Monday, August 11, 2008

Social Networking Takes Over The World!

We all kind of had a hunch about this, didn't we? Now we have the studies to prove it.

Study Shows Social Media Use on the Rise

Whoa baby! Social Media appears to have moved beyond the Early Adopters and infiltrated the collective. It isn't just the kids anymore. After all, how many readers out there are over 26 and have a Facebook account?

For marketing, social media is a whole new venue. And the rules are way different than the old "interruptive" model. Brand yourself and get yourself out there. Make your social content something that makes the reader/viewer want to click back to your brand. Engage and think globally about it.

Don't forget the vicarious consumption inherent in the Expectation Economy discussed in Trendwatching.

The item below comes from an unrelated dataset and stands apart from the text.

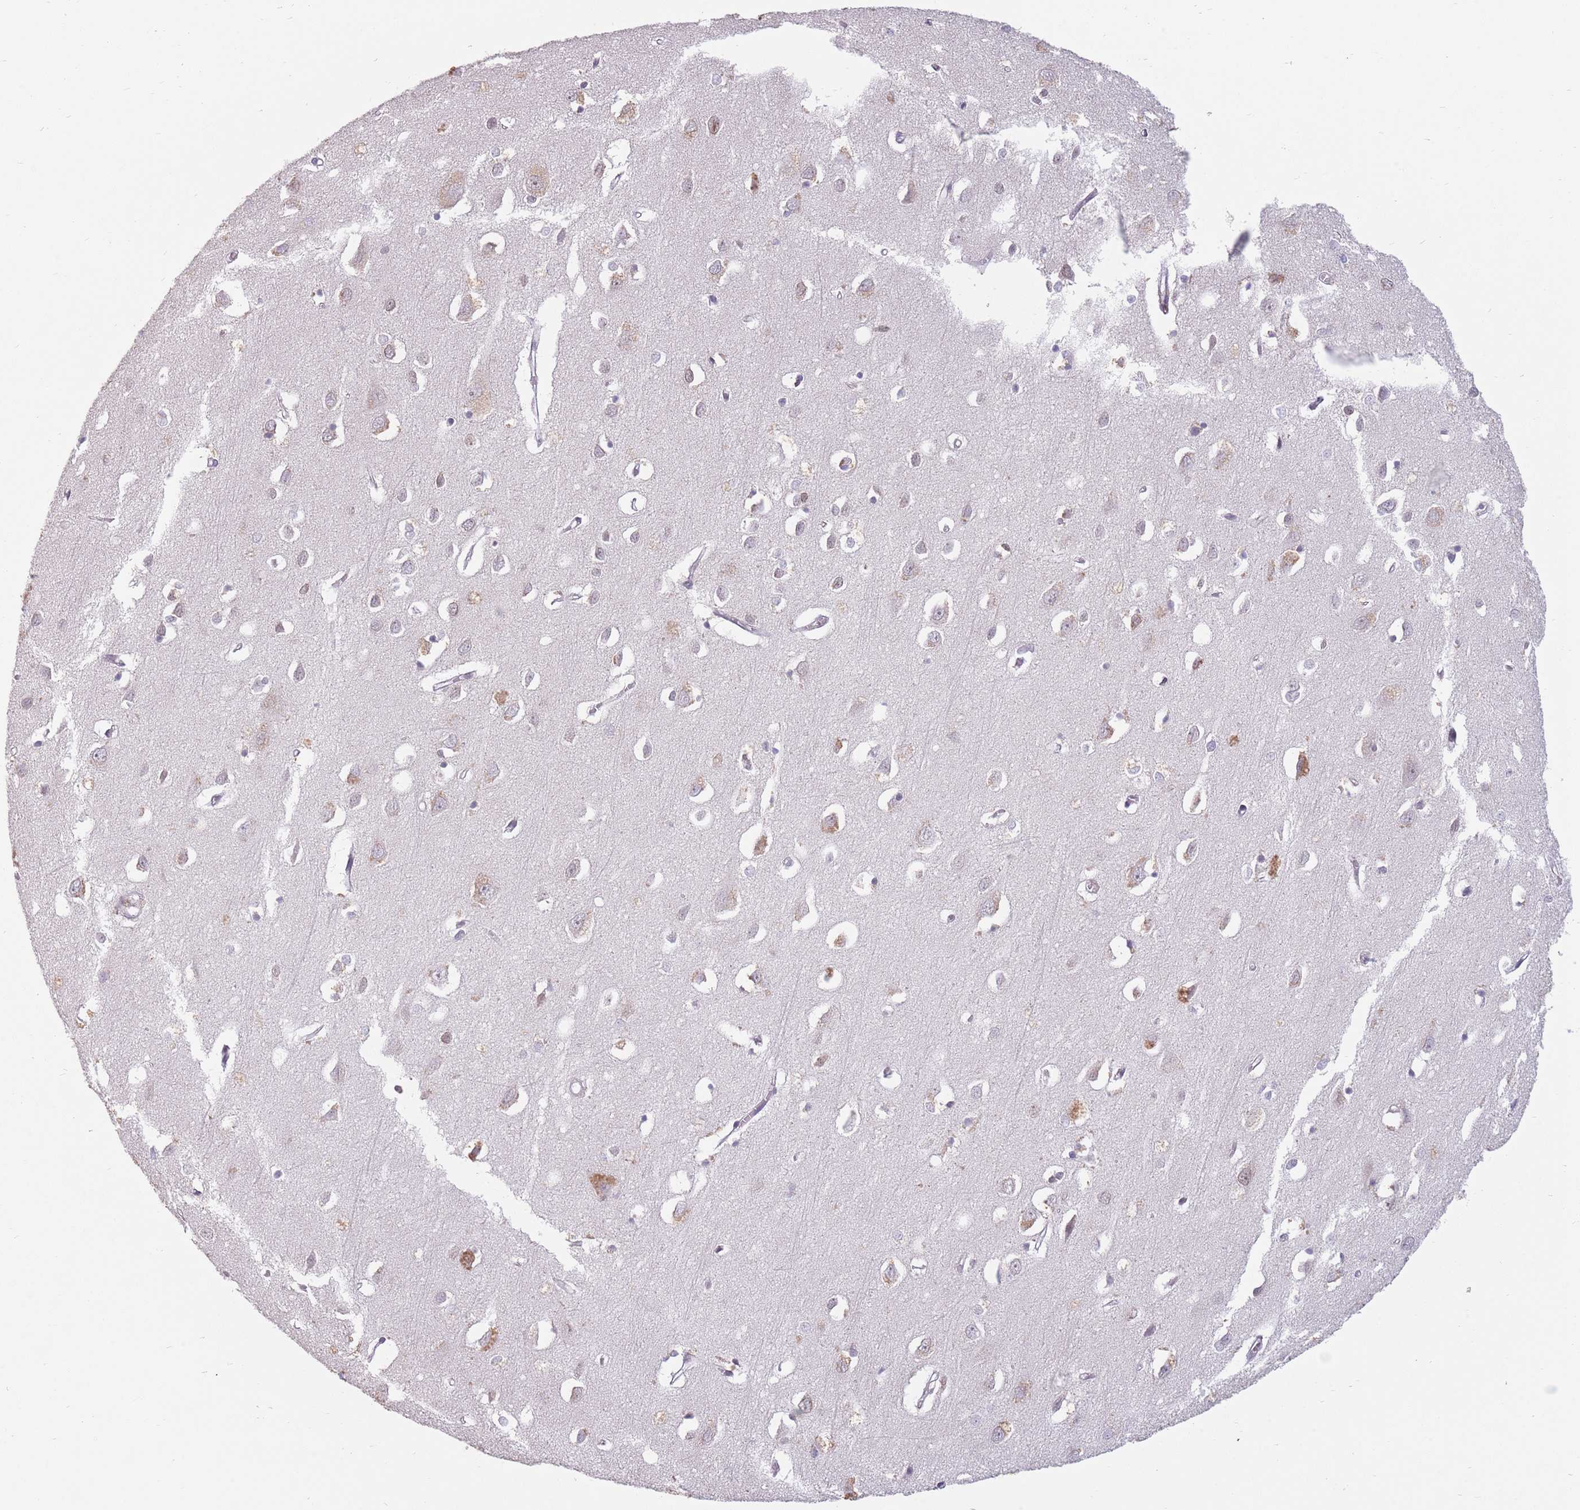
{"staining": {"intensity": "negative", "quantity": "none", "location": "none"}, "tissue": "cerebral cortex", "cell_type": "Endothelial cells", "image_type": "normal", "snomed": [{"axis": "morphology", "description": "Normal tissue, NOS"}, {"axis": "topography", "description": "Cerebral cortex"}], "caption": "This micrograph is of unremarkable cerebral cortex stained with IHC to label a protein in brown with the nuclei are counter-stained blue. There is no expression in endothelial cells.", "gene": "ZNF574", "patient": {"sex": "female", "age": 64}}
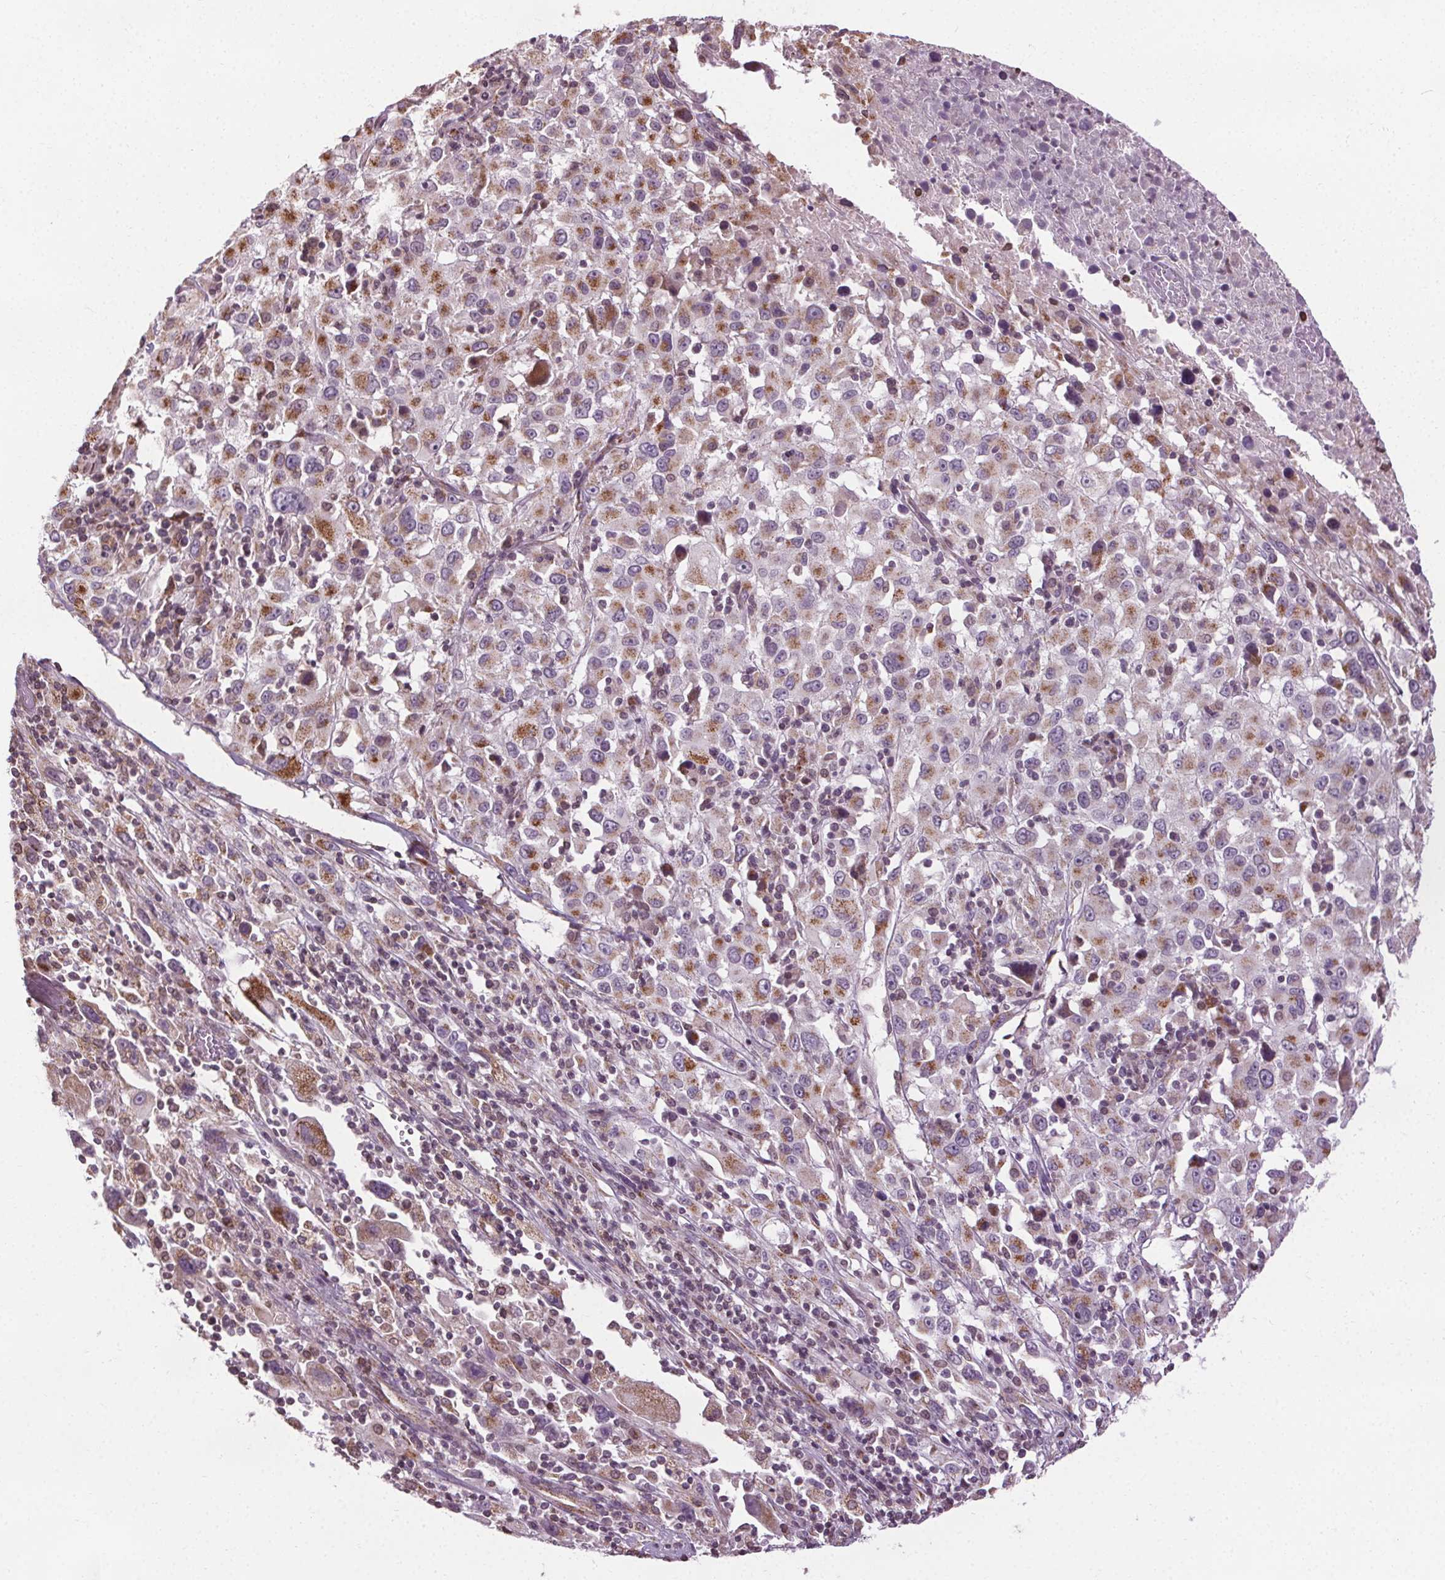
{"staining": {"intensity": "moderate", "quantity": "25%-75%", "location": "cytoplasmic/membranous"}, "tissue": "melanoma", "cell_type": "Tumor cells", "image_type": "cancer", "snomed": [{"axis": "morphology", "description": "Malignant melanoma, Metastatic site"}, {"axis": "topography", "description": "Soft tissue"}], "caption": "The histopathology image displays immunohistochemical staining of melanoma. There is moderate cytoplasmic/membranous positivity is identified in approximately 25%-75% of tumor cells.", "gene": "LFNG", "patient": {"sex": "male", "age": 50}}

Opinions are out there. Your users are reading those opinions and makind decisions based on them. Know them. Grab them and use them to market your library and improve services.

Stephen Abram sums it up:
Half of U.S. adults use social media
from Stephen's Lighthouse by stephen
According to study, half of U.S. adults use social media.
Wow! That is, they do according to the latest findings from Universal McCann's "Media in Mind" study. In this particular study "social media" includes text messaging, blogging and social networking. These three technologies combined are used by 50% of U.S. adults for communication purposes.

1 out of 10 U.S. adults now publish blogs (up from 5% last year)
1 out of 5 18-34-year olds publish blogs (up from 10% last year)
22% of U.S. adults use IM (up from 9% last year)
21% 18-34-year olds use IM (up from 14% last year)
57% have joined a Social Network, now the primary mode of creating and sharing content
23% of social network users have installed an application
Video Clips are the quickest growing platform, up from 31% penetration
73% have read a blog
34% post opinions about products and brands on their blog

Read the complete presentation/report (80 page PDF) here.

Interesting. Right or wrong, it's still obviously growing in interesting ways.